Specify a 4 cylinder 2WD 520D

Specify a 4 cylinder 2WD 520D M Sport Touring to a level similar to the standard specification of the £44k 4 cylinder 4WD V90 D5 Inscription and you're looking at £52k, and you still don't get 4WD. Doesn't seem so expensive when you compare its standard specification to that of the other 4 cylinder diesel competitors. Make that 2WD 520d a 2WD 6 cylinder 530d and you're closing in on £60k!
bezor Ta 2 June 2016

Lower mpg than 3 L engines

XC90 has shown to have lower mpg in real driving since a 2.0 L engine is too small to carry such a big and heavy car. Audi Q7 with a 3.0 L engine has higher mph in real driving. Super and turbocharging works to a point before the car gets to big and heavy for the engine, which we have seen even in smaller cars with a 1.0 L engine that use a lot more fuel than advertised.
spqr 2 June 2016

Dirty Diesel.
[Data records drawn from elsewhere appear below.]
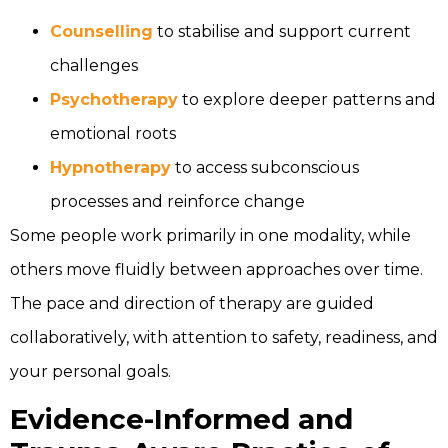
Counselling
to stabilise and support current
challenges
Psychotherapy
to explore deeper patterns and
emotional roots
Hypnotherapy
to access subconscious
processes and reinforce change
Some people work primarily in one modality, while
others move fluidly between approaches over time.
The pace and direction of therapy are guided
collaboratively, with attention to safety, readiness, and
your personal goals.
Evidence-Informed and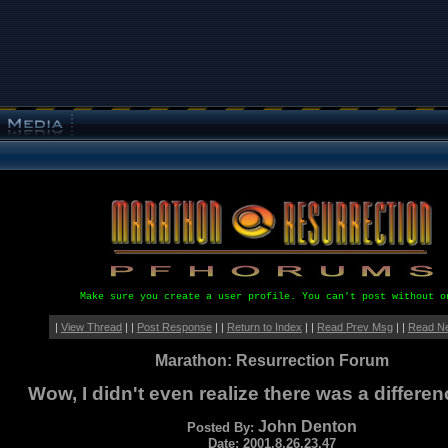
Make sure you create a user profile. You can't post without o
|
View Thread
| |
Post Response
| |
Return to Index
| |
Read Prev Msg
| |
Read N
Marathon: Resurrection Forum
Wow, I didn't even realize there was a differen
John Denton
Posted By:
Date: 2001.8.26.23.47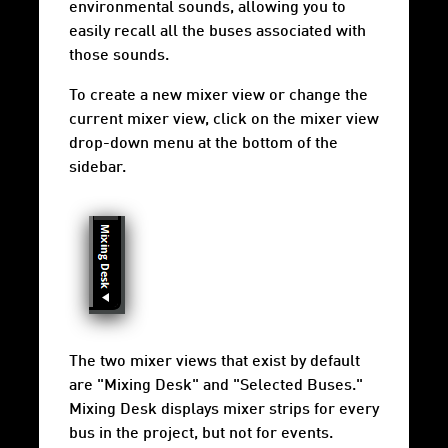
environmental sounds, allowing you to
easily recall all the buses associated with
those sounds.
To create a new mixer view or change the
current mixer view, click on the mixer view
drop-down menu at the bottom of the
sidebar.
The two mixer views that exist by default
are "Mixing Desk" and "Selected Buses."
Mixing Desk displays mixer strips for every
bus in the project, but not for events.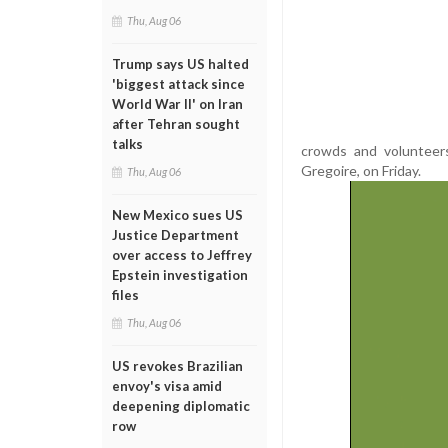
Thu, Aug 06
Trump says US halted
'biggest attack since
World War II' on Iran
after Tehran sought
talks
crowds and volunteer
Gregoire, on Friday.
Thu, Aug 06
New Mexico sues US
Justice Department
over access to Jeffrey
Epstein investigation
files
Thu, Aug 06
US revokes Brazilian
envoy's visa amid
deepening diplomatic
row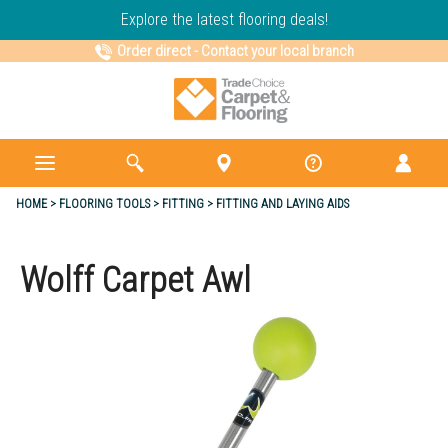
Explore the latest flooring deals!
Order direct
-
Contact your local branch
HOME
FLOORING TOOLS
FITTING
FITTING AND LAYING AIDS
Wolff Carpet Awl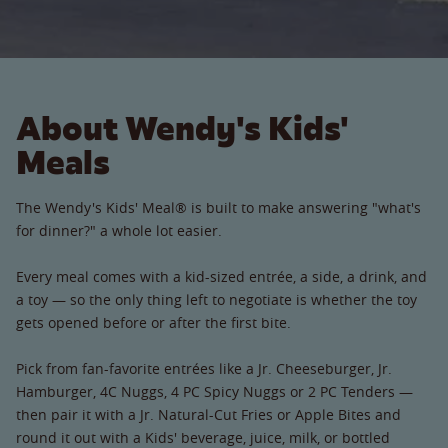
About Wendy's Kids'
Meals
The Wendy's Kids' Meal® is built to make answering "what's
for dinner?" a whole lot easier.
Every meal comes with a kid-sized entrée, a side, a drink, and
a toy — so the only thing left to negotiate is whether the toy
gets opened before or after the first bite.
Pick from fan-favorite entrées like a Jr. Cheeseburger, Jr.
Hamburger, 4C Nuggs, 4 PC Spicy Nuggs or 2 PC Tenders —
then pair it with a Jr. Natural-Cut Fries or Apple Bites and
round it out with a Kids' beverage, juice, milk, or bottled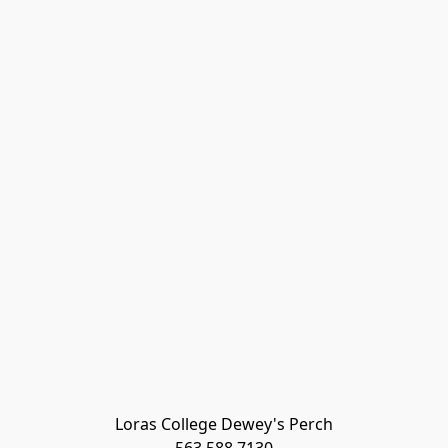
Loras College Dewey's Perch
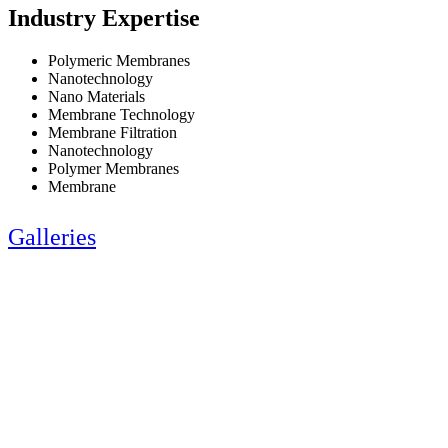
Industry Expertise
Polymeric Membranes
Nanotechnology
Nano Materials
Membrane Technology
Membrane Filtration
Nanotechnology
Polymer Membranes
Membrane
Galleries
Again

"Those big diesels are “gas guzzlers which we are never going to see in our cars again”, says Peter Mertens, senior vice president of research and development." If Volvo are really serious about producing "eco-friendly" cars that (using an dreadful Autocar word) "eschew" "gas-guzzling" then they would only offer the V90 and all future models with a PHEV drivetrain. Unfortunately until the tax regime in most EU countries is changed to penalise diesel, a dirty and dangerous fuel, manufacturers will have to carry on lavishing space age technology on cars driven by Victorian oil burners.
Volvophile 2 June 2016

Basically, Volvo are only

Basically, Volvo are only producing four cylinders because it makes sense for them economically. No matter how you dress it, a turbo four is no match for a straight six, but they're hardly going to admit that. There is also the fact that all Volvo's are transverse FWD and most previous cars have had to make do with a terrible turning circle to accommodate five/six cylinders.

Having a bi-turbo straight four at this entry point is no harm I feel. Sure isn't a BMW 525d making do with the same?